Tydzień po niespodziewanym zwycięstwie w wyborach prezydenckich Donalda Trumpa, prezydent Barack Obama wyrusza w poniedziałek w swoją ostatnią podróż zagraniczną: do Grecji, Niemiec i Peru, gdzie spotka liderów największych państw UE, a także prezydenta Chin.

Ostatnia podróż miała być okazją dla Obamy do pożegnania się z najbliższymi sojusznikami, zwłaszcza w Europie. Teraz Obama będzie musiał przede wszystkim uspokajać zagranicznych partnerów, zszokowanych wynikiem wyborów prezydenckich w USA, w których wygrał we wtorek kontrowersyjny biznesmen bez żadnego doświadczenia politycznego, republikanin Donald Trump.

Oczekujemy, że wybory będą głównym tematem, gdziekolwiek się pojawimy podczas tej podróży - przyznał w piątek zastępca doradcy ds. bezpieczeństwa narodowego Obamy Ben Rhodes.

Obama bardzo zaangażował się w kampanii prezydenckiej na rzecz kandydatki demokratów Hillary Clinton. Od miesięcy przekonywał Amerykanów, że Trump nie ma ani odpowiednich kwalifikacji, ani wiedzy, ani temperamentu do pełnienia najwyższego urzędu w kraju. Ale od wyborów wygranych przez Trumpa apeluje do Amerykanów o jedność, zapewniając, że zależy mu na sukcesie nowego prezydenta.

Na świecie perspektywa prezydentury Trumpa też wywołuje mnóstwo niepewności. To, co niepokoi najbardziej w Europie, to wypowiedzi Trumpa kwestionujące NATO i zaangażowanie USA na rzecz bezpieczeństwa sojuszników. Ponadto Trump zapowiedział w kampanii anulowanie osiągniętego niedawno w Paryżu międzynarodowego porozumienia klimatycznego, a także zakwestionował porozumienie ws. irańskiego programu nuklearnego.

Sześć dni w podróży

Obama zaczyna swą sześciodniowa podróż od Grecji, gdzie ma wyrazić poparcie dla reform i poświęcenia Greków, by zbalansować budżet i naprawić gospodarkę. We wtorek spotka się z prezydentem i premierem tego kraju, a w środę zwiedzi Partenon i wygłosi duże przemówienie na temat demokracji i globalizacji.

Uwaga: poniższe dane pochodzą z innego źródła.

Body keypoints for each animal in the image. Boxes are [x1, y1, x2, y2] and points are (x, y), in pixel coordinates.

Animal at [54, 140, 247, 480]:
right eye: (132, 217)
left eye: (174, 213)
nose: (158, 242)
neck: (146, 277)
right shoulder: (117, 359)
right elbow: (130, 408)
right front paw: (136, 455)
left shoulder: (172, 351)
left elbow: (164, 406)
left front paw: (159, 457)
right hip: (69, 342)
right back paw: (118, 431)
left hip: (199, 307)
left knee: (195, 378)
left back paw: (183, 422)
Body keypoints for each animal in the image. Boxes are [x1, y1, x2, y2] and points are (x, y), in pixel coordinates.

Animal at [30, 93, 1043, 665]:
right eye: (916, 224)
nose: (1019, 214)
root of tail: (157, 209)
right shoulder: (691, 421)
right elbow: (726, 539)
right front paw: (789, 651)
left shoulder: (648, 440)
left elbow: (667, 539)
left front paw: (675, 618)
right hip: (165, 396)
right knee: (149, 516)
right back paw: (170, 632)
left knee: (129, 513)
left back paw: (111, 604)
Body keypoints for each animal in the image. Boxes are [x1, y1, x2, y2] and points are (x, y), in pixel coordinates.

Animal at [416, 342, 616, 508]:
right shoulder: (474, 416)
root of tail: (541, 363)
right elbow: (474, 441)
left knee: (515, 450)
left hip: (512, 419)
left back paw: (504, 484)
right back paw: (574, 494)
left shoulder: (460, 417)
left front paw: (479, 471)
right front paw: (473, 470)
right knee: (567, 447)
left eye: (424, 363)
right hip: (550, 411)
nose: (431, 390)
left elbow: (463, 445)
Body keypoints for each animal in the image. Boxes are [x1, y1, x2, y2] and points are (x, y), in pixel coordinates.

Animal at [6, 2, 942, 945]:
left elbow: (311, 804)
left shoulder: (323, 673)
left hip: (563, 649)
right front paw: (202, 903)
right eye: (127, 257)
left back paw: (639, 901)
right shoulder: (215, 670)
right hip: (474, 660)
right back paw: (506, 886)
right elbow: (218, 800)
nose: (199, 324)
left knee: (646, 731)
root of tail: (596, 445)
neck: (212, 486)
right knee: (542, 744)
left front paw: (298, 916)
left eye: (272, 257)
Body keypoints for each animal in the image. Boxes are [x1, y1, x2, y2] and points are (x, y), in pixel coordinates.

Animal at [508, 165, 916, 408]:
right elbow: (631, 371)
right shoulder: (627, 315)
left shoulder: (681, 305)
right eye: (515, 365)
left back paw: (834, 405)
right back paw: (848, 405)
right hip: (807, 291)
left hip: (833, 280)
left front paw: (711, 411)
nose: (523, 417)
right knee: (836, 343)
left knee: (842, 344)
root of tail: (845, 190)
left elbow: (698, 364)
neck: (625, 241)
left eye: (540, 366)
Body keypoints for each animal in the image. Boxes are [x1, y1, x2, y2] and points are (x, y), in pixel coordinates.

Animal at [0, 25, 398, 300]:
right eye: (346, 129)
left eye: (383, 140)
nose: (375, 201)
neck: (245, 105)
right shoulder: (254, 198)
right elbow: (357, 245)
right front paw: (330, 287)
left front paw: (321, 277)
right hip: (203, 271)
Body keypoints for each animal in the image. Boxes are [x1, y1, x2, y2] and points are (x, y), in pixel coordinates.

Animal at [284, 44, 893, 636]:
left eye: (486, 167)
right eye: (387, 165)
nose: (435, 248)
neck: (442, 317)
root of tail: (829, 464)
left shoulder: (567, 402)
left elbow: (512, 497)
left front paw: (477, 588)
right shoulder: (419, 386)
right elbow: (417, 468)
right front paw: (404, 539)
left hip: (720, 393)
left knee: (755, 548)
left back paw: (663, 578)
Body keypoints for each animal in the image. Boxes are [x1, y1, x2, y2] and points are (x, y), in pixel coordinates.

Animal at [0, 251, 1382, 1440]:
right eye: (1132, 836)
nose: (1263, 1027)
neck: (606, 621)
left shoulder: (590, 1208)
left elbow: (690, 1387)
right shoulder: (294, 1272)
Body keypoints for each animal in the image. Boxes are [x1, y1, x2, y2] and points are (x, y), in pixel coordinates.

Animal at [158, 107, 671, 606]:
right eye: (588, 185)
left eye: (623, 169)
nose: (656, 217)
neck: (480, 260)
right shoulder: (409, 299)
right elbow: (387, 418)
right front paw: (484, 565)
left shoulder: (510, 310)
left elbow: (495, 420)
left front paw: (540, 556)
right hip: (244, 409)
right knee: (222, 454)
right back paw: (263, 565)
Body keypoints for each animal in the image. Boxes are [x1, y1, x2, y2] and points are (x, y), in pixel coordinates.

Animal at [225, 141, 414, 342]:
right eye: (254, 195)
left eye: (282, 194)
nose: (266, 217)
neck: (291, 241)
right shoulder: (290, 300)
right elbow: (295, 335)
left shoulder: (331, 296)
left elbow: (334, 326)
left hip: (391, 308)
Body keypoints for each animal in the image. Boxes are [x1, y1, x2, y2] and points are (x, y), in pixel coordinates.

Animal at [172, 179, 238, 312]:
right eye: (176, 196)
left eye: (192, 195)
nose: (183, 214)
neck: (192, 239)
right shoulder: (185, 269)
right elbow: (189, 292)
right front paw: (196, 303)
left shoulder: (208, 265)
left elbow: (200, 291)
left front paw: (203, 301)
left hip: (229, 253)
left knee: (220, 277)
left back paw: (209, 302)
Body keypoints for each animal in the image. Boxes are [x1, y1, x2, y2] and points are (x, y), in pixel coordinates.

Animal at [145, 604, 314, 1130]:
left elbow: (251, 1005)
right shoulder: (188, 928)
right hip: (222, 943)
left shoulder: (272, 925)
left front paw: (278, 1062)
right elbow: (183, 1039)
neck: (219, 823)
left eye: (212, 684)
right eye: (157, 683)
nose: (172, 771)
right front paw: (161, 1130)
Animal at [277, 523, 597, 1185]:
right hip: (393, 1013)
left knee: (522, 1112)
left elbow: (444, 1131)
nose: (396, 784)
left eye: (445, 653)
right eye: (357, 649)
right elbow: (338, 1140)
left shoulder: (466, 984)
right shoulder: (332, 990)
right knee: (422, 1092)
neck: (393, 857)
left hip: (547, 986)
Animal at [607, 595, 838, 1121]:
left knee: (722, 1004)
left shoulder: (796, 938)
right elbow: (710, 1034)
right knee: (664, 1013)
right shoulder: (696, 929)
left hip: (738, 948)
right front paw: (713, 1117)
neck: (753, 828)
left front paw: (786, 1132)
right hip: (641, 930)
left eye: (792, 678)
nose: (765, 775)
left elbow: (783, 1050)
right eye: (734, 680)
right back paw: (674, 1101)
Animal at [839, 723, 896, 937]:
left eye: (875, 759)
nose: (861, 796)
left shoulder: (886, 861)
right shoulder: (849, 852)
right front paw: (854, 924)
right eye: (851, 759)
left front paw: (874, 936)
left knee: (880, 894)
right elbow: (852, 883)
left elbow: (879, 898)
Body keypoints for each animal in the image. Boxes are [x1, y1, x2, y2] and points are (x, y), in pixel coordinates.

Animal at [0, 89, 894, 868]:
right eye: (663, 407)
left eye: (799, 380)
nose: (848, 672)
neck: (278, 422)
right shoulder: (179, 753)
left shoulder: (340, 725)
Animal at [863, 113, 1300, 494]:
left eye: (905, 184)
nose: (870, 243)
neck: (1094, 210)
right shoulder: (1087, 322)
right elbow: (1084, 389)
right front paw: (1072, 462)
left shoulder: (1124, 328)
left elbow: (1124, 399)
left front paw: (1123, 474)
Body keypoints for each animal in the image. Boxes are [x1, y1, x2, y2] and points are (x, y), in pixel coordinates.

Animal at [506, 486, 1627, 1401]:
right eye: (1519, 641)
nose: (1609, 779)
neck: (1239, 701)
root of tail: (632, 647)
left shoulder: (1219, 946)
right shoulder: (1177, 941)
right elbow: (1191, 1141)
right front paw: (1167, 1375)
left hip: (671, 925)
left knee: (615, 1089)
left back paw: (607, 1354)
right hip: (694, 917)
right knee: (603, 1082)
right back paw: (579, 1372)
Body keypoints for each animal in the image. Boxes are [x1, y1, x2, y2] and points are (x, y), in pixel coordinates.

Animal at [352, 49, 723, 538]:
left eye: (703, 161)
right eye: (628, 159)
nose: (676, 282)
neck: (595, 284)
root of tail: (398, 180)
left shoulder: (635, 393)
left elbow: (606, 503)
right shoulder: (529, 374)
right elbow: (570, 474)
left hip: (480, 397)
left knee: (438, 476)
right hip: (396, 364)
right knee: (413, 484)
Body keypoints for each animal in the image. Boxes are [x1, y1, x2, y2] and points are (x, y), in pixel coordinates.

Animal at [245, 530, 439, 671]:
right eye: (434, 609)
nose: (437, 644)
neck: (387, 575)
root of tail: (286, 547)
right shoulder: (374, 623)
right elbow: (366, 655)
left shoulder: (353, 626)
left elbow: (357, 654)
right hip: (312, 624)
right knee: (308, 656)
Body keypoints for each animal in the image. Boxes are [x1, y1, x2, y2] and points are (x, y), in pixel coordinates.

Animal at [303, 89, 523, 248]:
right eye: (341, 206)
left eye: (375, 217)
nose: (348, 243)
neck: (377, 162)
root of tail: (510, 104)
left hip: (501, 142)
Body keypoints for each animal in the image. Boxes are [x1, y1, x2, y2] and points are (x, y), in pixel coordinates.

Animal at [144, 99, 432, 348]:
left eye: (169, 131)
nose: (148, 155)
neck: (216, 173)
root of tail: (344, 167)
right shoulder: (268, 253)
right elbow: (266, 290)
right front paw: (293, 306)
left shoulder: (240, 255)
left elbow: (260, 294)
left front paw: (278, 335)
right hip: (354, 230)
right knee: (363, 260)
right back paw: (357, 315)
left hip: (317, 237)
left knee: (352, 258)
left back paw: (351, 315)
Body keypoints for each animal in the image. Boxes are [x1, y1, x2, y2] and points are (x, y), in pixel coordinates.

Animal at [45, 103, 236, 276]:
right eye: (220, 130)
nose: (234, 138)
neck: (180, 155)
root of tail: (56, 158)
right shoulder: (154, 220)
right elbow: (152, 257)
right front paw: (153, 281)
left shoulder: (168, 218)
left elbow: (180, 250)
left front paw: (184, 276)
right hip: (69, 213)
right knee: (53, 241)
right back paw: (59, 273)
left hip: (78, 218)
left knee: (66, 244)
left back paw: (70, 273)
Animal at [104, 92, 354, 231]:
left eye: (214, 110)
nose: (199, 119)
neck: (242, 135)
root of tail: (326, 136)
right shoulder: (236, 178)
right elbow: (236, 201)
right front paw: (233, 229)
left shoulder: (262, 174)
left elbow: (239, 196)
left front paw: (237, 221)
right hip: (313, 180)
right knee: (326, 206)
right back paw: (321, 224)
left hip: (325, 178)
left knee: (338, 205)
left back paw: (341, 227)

Ma w nim odnieść się też do wyborów w USA oraz referendum w Wielkiej Brytanii w sprawie wyjścia z UE, a także generalnie do krajobrazu politycznego na świecie.

Z Aten Obama odleci do Berlina, gdzie spotka się w czwartek z kanclerz Angela Merkel, która - jak podkreślił Rhodes - "była najbliższym partnerem prezydenta przez całą prezydenturę". Prezydent chciał spotkać się z nią raz jeszcze, by podziękować za partnerstwo i przywództwo - dodał Rhodes. Na kolacji dołączą do nich przywódcy Francji, Wielkiej Brytanii, Hiszpanii i Włochy. Wśród tematów rozmów Rhodes wyliczył m.in. walkę z IS, migrację, współpracę antyterrorystyczną, sytuację w Syrii i na Ukrainie.

W piątek Obama uda się do Peru na szczyt Wspólnoty Gospodarczej Azji i Pacyfiku (APEC). Na marginesie tego szczytu Obama spotka się z prezydentem Chin Xi Jinpingiem oraz premierem Australii Malclomem Turnbullem.

Obama będzie musiał wyjaśnić azjatyckim partnerom, że transpacyficzna umowa handlowa, tzw. TTP (z ang. Trans-Pacific Partnership), którą z tak wielkim trudem wynegocjowali w ubiegłym roku, najpewniej trafi do kosza. W piątek republikańscy liderzy w Kongresie oznajmili bowiem, że już nie poddadzą go ratyfikacji do końca kadencji Obamy. Natomiast prezydent elekt, który zostanie zaprzysiężony 20 stycznia obiecał w kampanii, że już od pierwszego dnia odrzuci to porozumienie. Z takie obrotu sprawy z pewnością ucieszą się Chiny, które nie są sygnatariuszem TTP i planują własne umowy handlowe z krajami w regionie. TPP miał być najbardziej konkretnym elementem strategii "zwrotu ku Azji", którą Obama ogłosił w 2012 roku jako przeciwwagę dla rosnącej potęgi Chin.